- Ironsides Location within the state of Maryland Ironsides Ironsides (the United States)
- Coordinates: 38°29′30″N 77°9′35″W﻿ / ﻿38.49167°N 77.15972°W
- Country: United States
- State: Maryland
- County: Charles
- Elevation: 126 ft (38 m)
- Time zone: UTC-5 (Eastern (EST))
- • Summer (DST): UTC-4 (EDT)
- GNIS feature ID: 588681

= Ironsides, Maryland =

Unincorporated community in Maryland, United States

Ironsides is an unincorporated community or "post village" in Charles County, Maryland, United States with zip code 20643. The Post Office was established in 1897 and remained open until at least 1976. Today Ironsides area residents have Indian Head or Nanjemoy addresses. The nearby historic post offices of Nanjemoy and Doncaster, dating from 1800 and 1855, are often associated with historical records of Ironsides.

==Geography==

The community lies at an elevation of 126 ft.

==Etymology==

The origin of the name of the town is unclear; it is either a reference to the Frigate USS Constitution, known as "Old Ironsides", or to iron siding on a house renovated there in 1886.

==History==

Nearby, Old Durham Church (est. 1692) is a local landmark; originally a log structure, it was replaced with brick in 1732 and renovated in 1791. Revolutionary War General William Smallwood and colonial Governor William Stone are buried there. Smallwood was elected vestryman at Old Durham Church in 1788, and built a road from his home at Mattawoman Plantation in modern Rison, to the church. "Smallwood Church Road" today is a paved two-lane road running from Rison to Ironsides. During the colonial period, the Ironsides area was divided up into small farms with colorful names: Ward's Delight, Ward's Addition, Wards Trouble, Ingerthorpe/ Ingerstone/ Angerstone/ Ingolthorpe (variously spelled), Charlestowne, Ragged Chance, Randolphs Addition, Senas Delight, Dembar Addition, the Land Resurveyed, Franklins Beginning, Expectation, and Moles Adventure.
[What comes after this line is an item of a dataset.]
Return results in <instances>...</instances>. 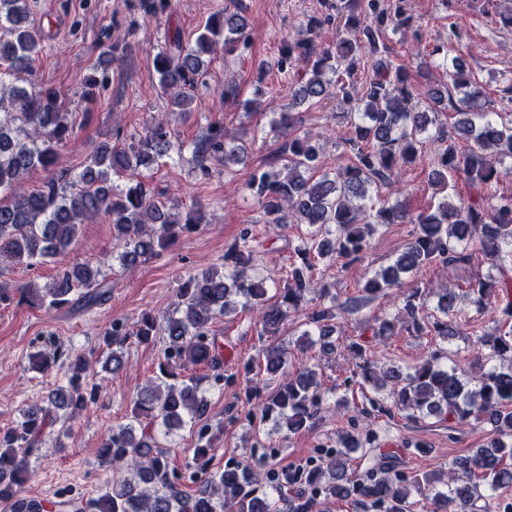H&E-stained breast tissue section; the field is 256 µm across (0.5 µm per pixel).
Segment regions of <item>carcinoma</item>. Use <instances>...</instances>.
<instances>
[{"mask_svg":"<svg viewBox=\"0 0 512 512\" xmlns=\"http://www.w3.org/2000/svg\"><path fill=\"white\" fill-rule=\"evenodd\" d=\"M404 0H341L336 16L354 38L340 37L333 46L316 42L319 28L331 20L311 17L305 23L311 37L286 46L276 69L295 85L294 99L304 103L333 97L351 109L347 113L353 137L347 143L357 148L347 165L326 172L320 166L322 145L305 133L288 135L286 112L272 127L288 136L283 146L286 163L279 170L256 168L245 184L266 216L267 223L286 226L305 224L307 234L296 249L300 263L288 271L280 302L266 303L263 281L249 275L255 260L254 239L245 230L224 252V270H188L177 288L179 303L165 319L168 336L165 361L156 379L148 381L133 398L132 420L113 430L98 450L99 463L112 468V486L87 503L72 498L57 501L58 512H313L321 491L327 498L349 499L368 512L384 507L386 512H444L448 505L459 512H498L497 492L512 488V196L496 195L500 178L512 172V120L490 118L491 103L481 85L468 74L461 56L448 65V76L460 94L456 119L451 127L440 125L434 134L429 112L437 111L444 96L429 87L421 94L407 69L390 59L384 42L387 31L407 35L414 17ZM28 0H0V262L37 267L71 250L79 226L97 217L112 224V258L125 268L160 255L181 233L198 229L203 215L191 209L185 217L170 213L155 200L154 190L143 179L127 178L141 167L165 166L185 159L204 177L210 163L224 168L242 161L244 148L233 143L221 123H212L187 144L169 126L165 114L151 116L138 141L119 146L101 142L93 146L83 168L76 174H61L38 189L27 183L39 171L57 164L58 148L71 140L74 125L58 95L49 88L5 84L31 69L41 48V31L28 23ZM251 30L238 14H215L194 43L183 44L176 33L168 46L152 60V72L169 93L175 112L191 111V90L204 81L202 55L219 44L245 53ZM424 96L430 111H420L414 99ZM439 143L432 160L430 182L439 191L448 187V177L463 174L469 188L465 202L440 201L436 210L413 216L401 203H383L370 214L371 188L390 186L394 177L415 163L428 140ZM381 224H414L410 241L387 266L365 283L364 295L350 301L349 312L358 314L369 303L388 296V290L426 267L449 268L469 259L466 246H475L491 257L499 276L479 280L466 297L476 308L496 298L502 328L476 336L484 354L460 367L451 351H438L414 371L402 375L396 369L377 372L358 341L346 345L356 359L358 383L371 387V403L400 411L435 416L464 423L487 420L494 436L470 454L448 461L447 468L421 477L407 476L400 459L393 455L367 453L374 446L373 433L360 441L348 434L341 447L327 453L317 466L288 481V494L276 499L252 488L246 471L226 466L209 471L200 466L190 476L200 488L189 494L179 488L178 477L169 472L167 454L156 448L154 430L170 435L190 427L196 430L193 459L207 462L213 455L208 428V399L199 390V379L179 377L186 364L200 365L223 378L222 345L212 326L238 308L260 307L262 334H280L288 314L306 302L307 295L320 299L330 295L329 285L316 279V261L334 254L358 261L364 258L369 240ZM101 259L77 261L62 269L44 293H33L43 306L59 307L79 295L92 307L106 302L111 287ZM431 288H413L402 297L398 314L375 320L372 336L383 338L401 331L435 332L448 339L461 331L454 322L458 296L445 290L437 295L434 312L426 311ZM336 313L330 307L308 314L309 329L301 337L329 355L336 349ZM157 317L144 312L131 325L114 320L104 334L112 348L106 365L114 373L123 367V347L149 343L157 335ZM58 350L30 356L33 368L49 373L56 366ZM266 375L287 377L266 396L263 419L275 429L298 433L313 426L324 407V393L315 369H288V350L270 345L262 352ZM66 381L57 385L40 405L26 410L16 427L0 432V500L12 503L13 512H44V504L23 495L29 479L26 457L41 443L45 430L60 421L72 420L97 399L98 386L90 380V368L80 356L74 358ZM368 459L365 476L349 472L354 454ZM419 498L411 499L412 492Z\"/></svg>","mask_w":512,"mask_h":512,"instance_id":"cac0c4a2","label":"carcinoma"}]
</instances>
The most prominent public buildings in Ironsides today are the tiny Ironsides Store, the Ironsides Volunteer Rescue Squad Company 58, and the historical Church of the Lord Jesus Christ. In 1966, the Ironsides Rescue Squad Inc. was declared by the State of Maryland to be in forfeiture for payment of taxes or filing an annual report. The town is at the crossroads of state routes 6 (Port Tobacco Road) and 425. Route 425 is called Ironsides Road south of Ironsides, and Mason Springs Road to the north. This latter section of road, running to Pisgah, was known as the "Johnnie Cake Road" in 1918. The concrete arch bridge on Route 6 over nearby Wards Run was built in 1929 and rehabilitated in 1987. The town is along Maryland Scenic Byways Number 16, the Religious Freedom Byway, on the way to Durham Church. The Charles County Genealogical Society Cemetery Transcription Project has inventoried the Gray family cemetery at Mansion Hall in Ironsides, which is a ruin dating from 1700 at a site called "The Mistake", which consisted of 227 acre in 1732.

In 1914, a wealthy retired stockbroker, Thomas W. Poole, made the news when he committed suicide at his estate in Ironsides.

In 1948, Maryland became the twenty-first state to join the "American Tree Farm" movement, with the dedication of a 1,278-acre tract of forest owned by the Glatfelter Pulpwood Company, still a major landholder in the Ironsides area.

In 1953, a 27-year-old volcanologist who grew up in Ironsides, Rolf Werner Juhle, vanished in the "Valley of Ten Thousand Smokes", Katmai National Monument, Alaska. His body was never found. Dr. Juhle's family owned a tobacco and cattle farm in Ironsides.